No matter, I responded with a micro-dance, allowing the first few fingers of my left hand to express a tiny, slow, smoldering tango, a reflection of my internal energy.
The transformative sensory extravaganza continued…
Have you Had Your Dopamine Surge Lately?
The physical response to this violin piece resonated from heart to crown, and began inside my skull, like a spontaneous spark. Pulsing like an electrical current, my brain and scalp began to tingle in syncopation with the song’s swell. With a rise and spread, it moved from the base of my brain and covered my entire head – my face, skull, and scalp, until the whole cranium was like an orb lit by the lightening-like synapse of each symphonic note. The feeling forced me to close my eyes, so strong, like some kind of ecstatic ice cream headache.
But I don’t move, because I know from experience, the sensory volcanic eruption was not over…
The electrical pulse peaked at the crown of my skull where I felt the inside of the top of my skull lifting away, like it could expose the cortex. My body followed the cue of the music’s pulse…In tempo…Down and through…over my arms, torso, and legs, until finally, my entire mind, body, and soul are physically resonating, from the inside out.

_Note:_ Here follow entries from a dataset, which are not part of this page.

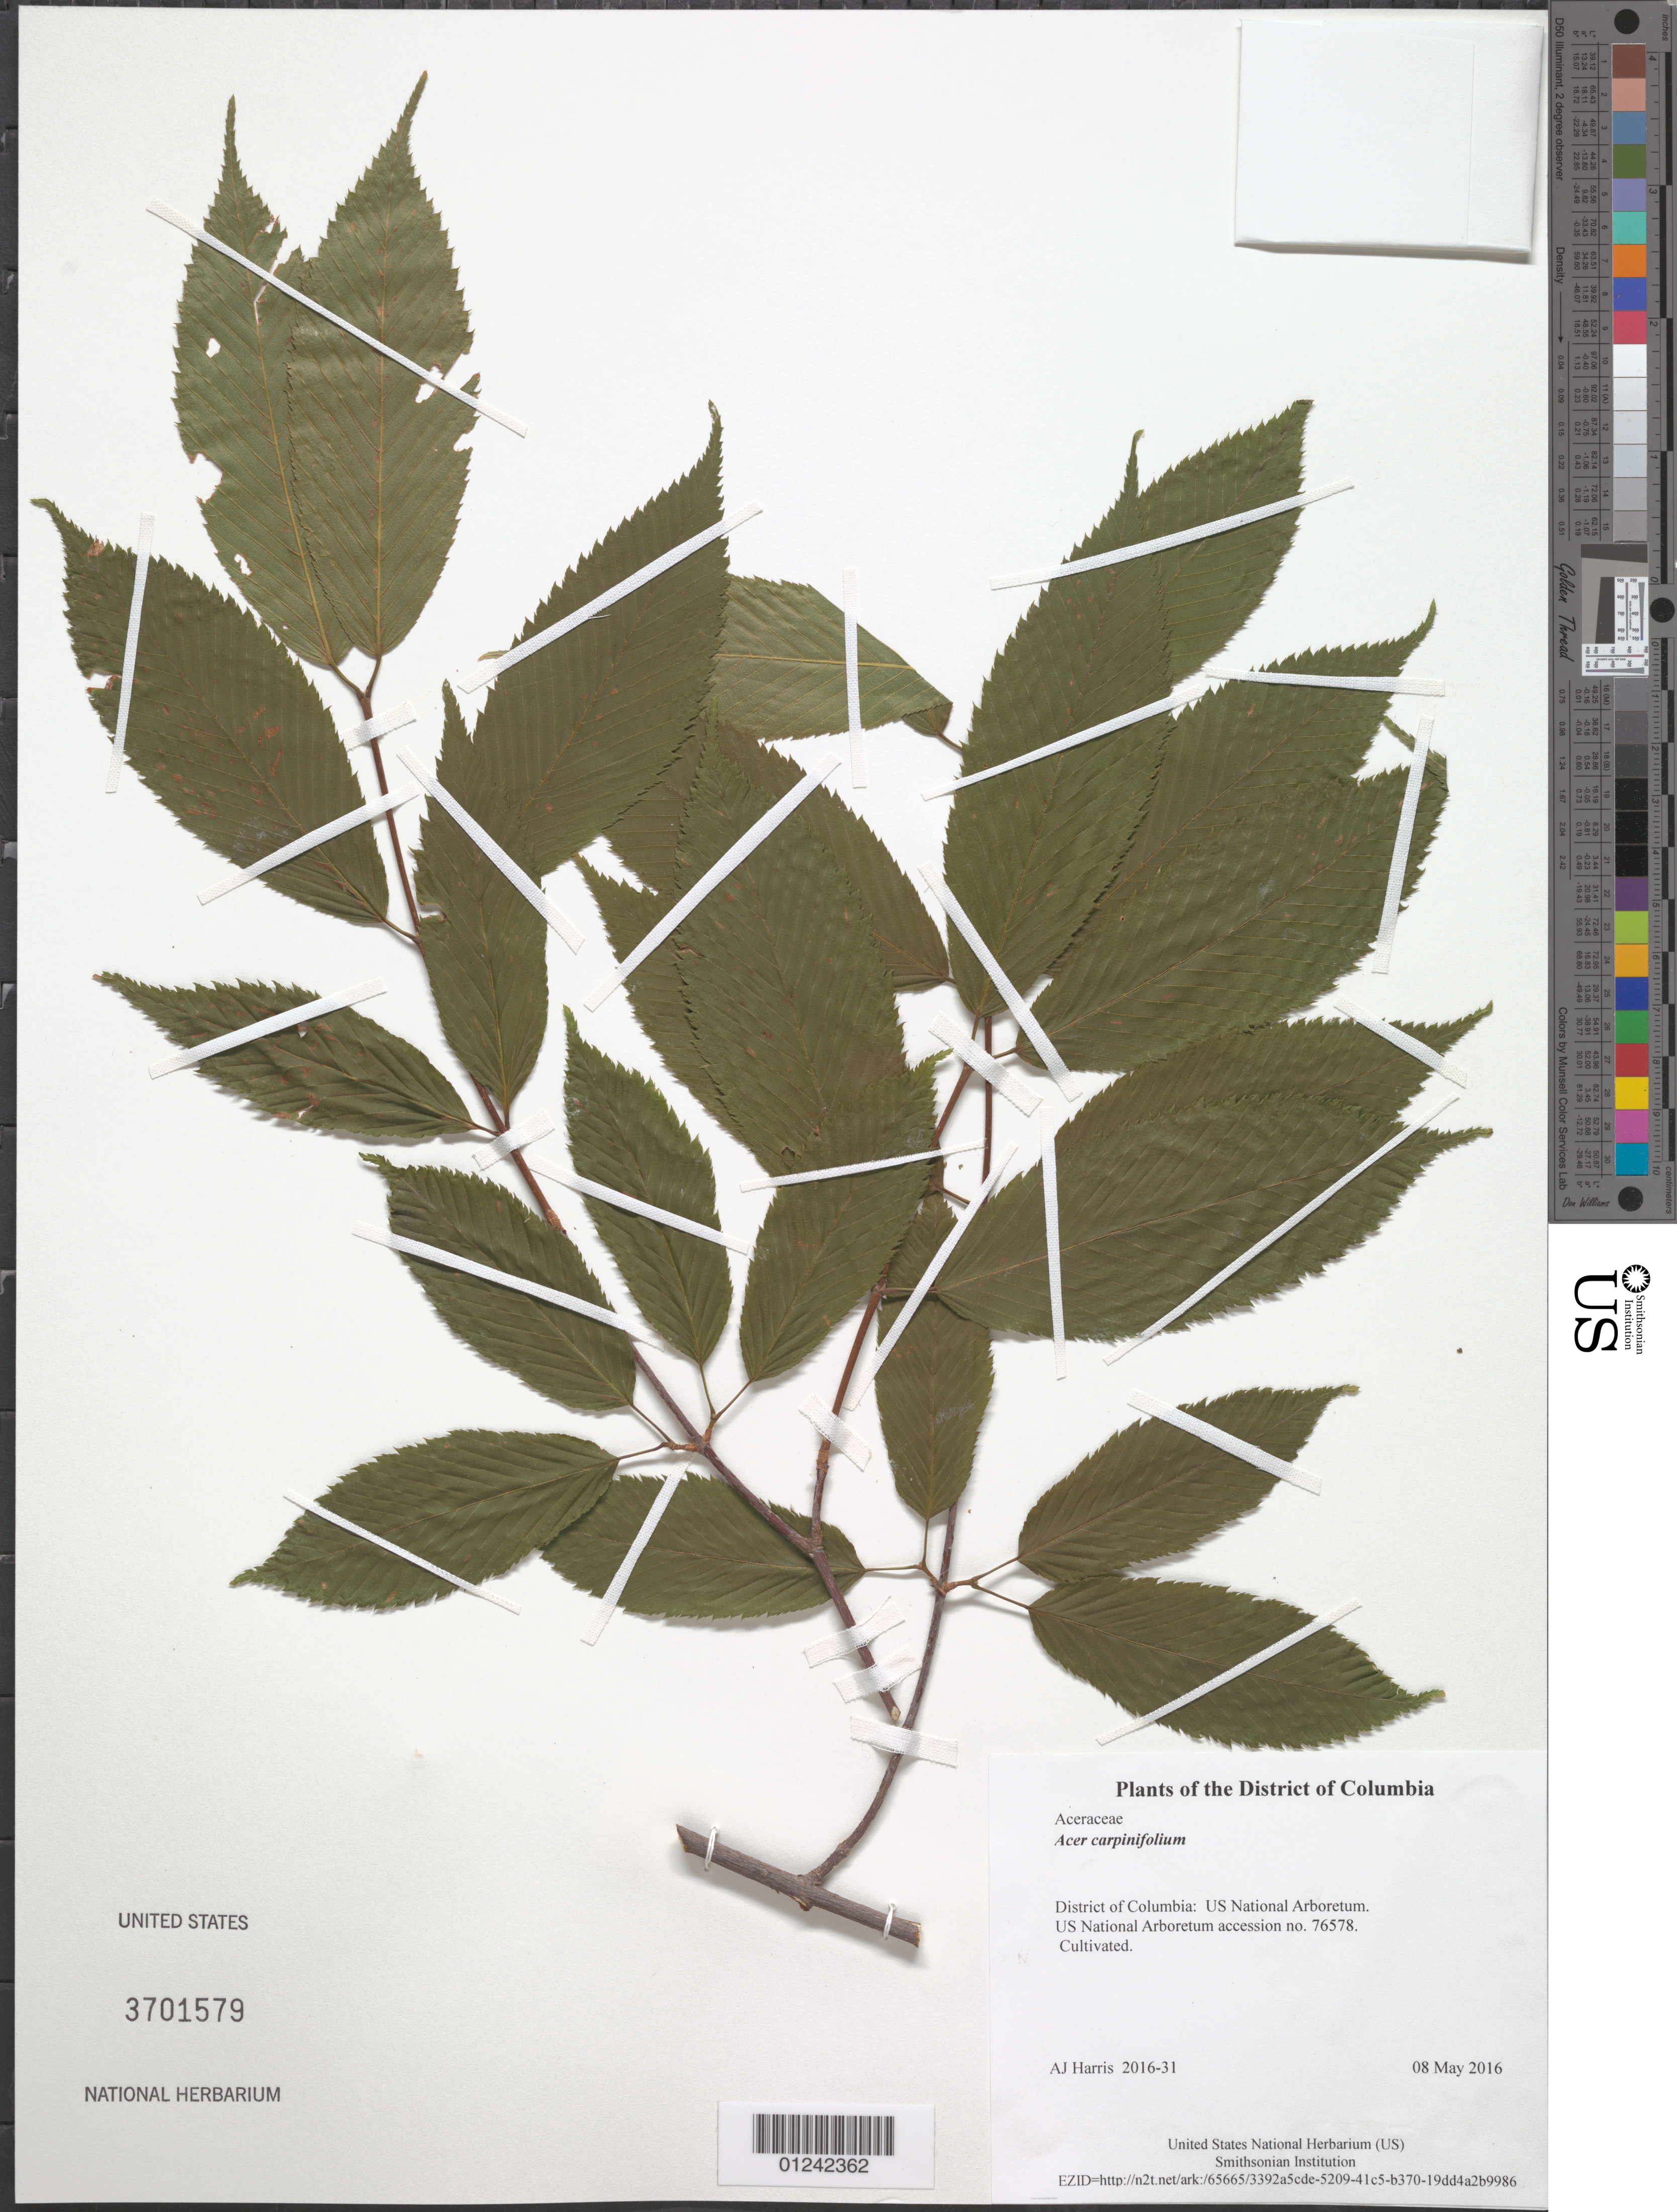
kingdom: Plantae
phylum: Tracheophyta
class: Magnoliopsida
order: Sapindales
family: Sapindaceae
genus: Acer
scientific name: Acer carpinifolium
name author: Siebold & Zucc.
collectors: A. J. Harris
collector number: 2016-31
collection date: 2016-05-08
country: United States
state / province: District of Columbia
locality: US National Arboretum.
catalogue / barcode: US 3701579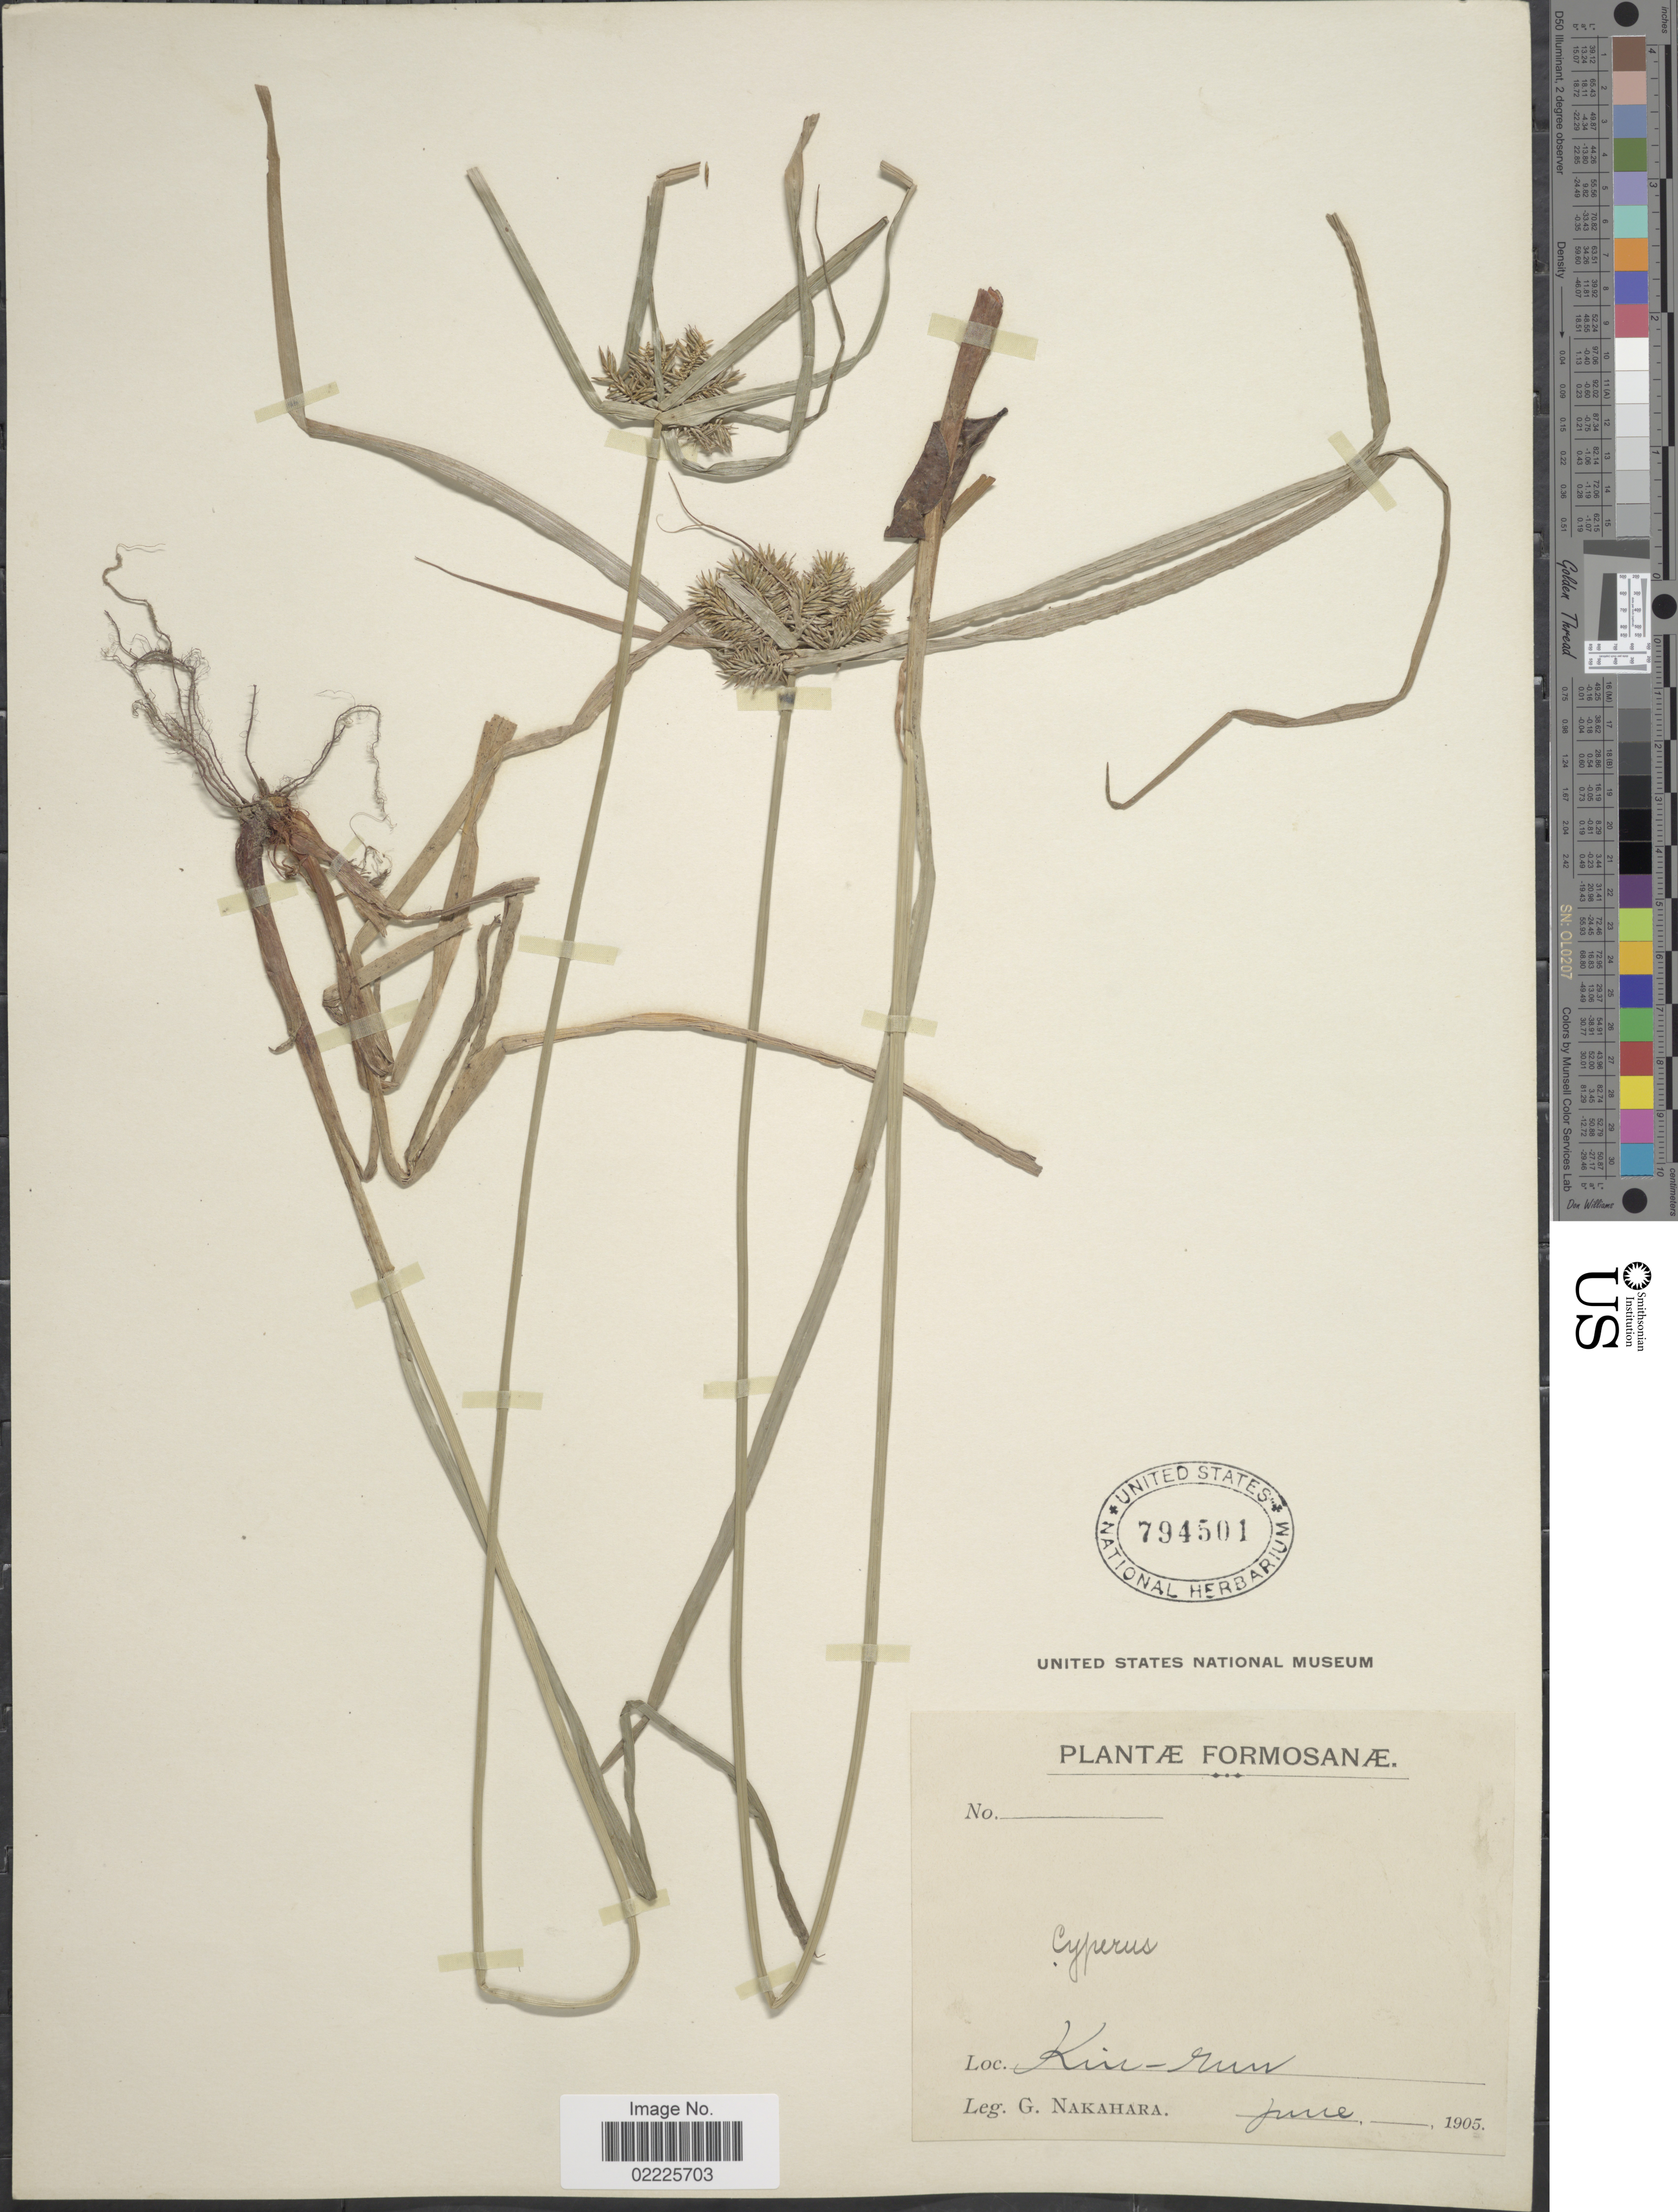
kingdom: Plantae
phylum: Tracheophyta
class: Liliopsida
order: Poales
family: Cyperaceae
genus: Cyperus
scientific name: Cyperus cyperoides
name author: (L.) Kuntze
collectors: G. Nakahara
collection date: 1905-06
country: Taiwan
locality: Formosanae, Kin-run [interpreted].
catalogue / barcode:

That is music’s power. Powerful enough to cause a physical and hormonal reaction in your body that can numb pain and even bring a damaged brain back from the brink of ruin.
But this could also be Mother Nature’s power.
Or Slow Food.
Or watching children play.
Or hearing a choir of voices swell and pulse in unity.
Harnessing the Courage to Find Freedom
But, here I sit. In the airport, an adult, with the social knowledge, er, conditioning, that grown adults aren’t allowed to be too happy, too sad, or too much of anything without catching a raised, suspect eyebrow from those nearby.
So I restrain my want to get up and dance through the airport, and instead, I close my eyes, and allow myself to be taken by the music.
I let my eyes close and roll back and ride out the ether-driven tsunami of soul-shuddering lucidity. It is a lightness of being that, I swear, dispels any brain fog, creative roadblock, pain, or dreary mindset.
Finding freedom in the beauty of art is liberating. And my reaction to this incredible violin concerto by Piazzolla is real, raw, and fortunately for me, frequent and easy to access.
But what about you?
How do you find freedom? Creative liberation? Inspiration? How do you reinvent your motivation and passion for being human?
How do you allow yourself to react when life is so beautiful that you cannot stand it?
Do you suppress that joy? Or do you free it – and let it fly?
And if we suppress ourselves too often, do we forget how to embrace joy?
Some of the most joyful moments I remember were playing jazz gigs where I was the only white person in the bunch, or singing with an international choir, 250 members strong, so quietly, a capella, that I could hear my own, barely perceptible, inhale.
The other truly joyful moment I recall is watching children play. Children don’t hold themselves back – they are truly open to creativity and the wonder the world offers.
We can always learn from other cultures, other belief systems, and always, always, from children.
I am a white woman that sings jazz and longs to go to an African American church and just let loose singing, hands in the air. I am a white woman that is also Native American and somewhere, down deep, when I see a beautiful thing, I want it to be set free.
So I ask myself on a regular basis, am I holding myself back from true freedom, suppressing myself just because I’m a “grown up” and that’s what is expected of me?
Perhaps we can make 2015 the year we lose our self to find freedom?
Perhaps we can look at the world through the eyes of a child, and remember what it is that makes us come alive?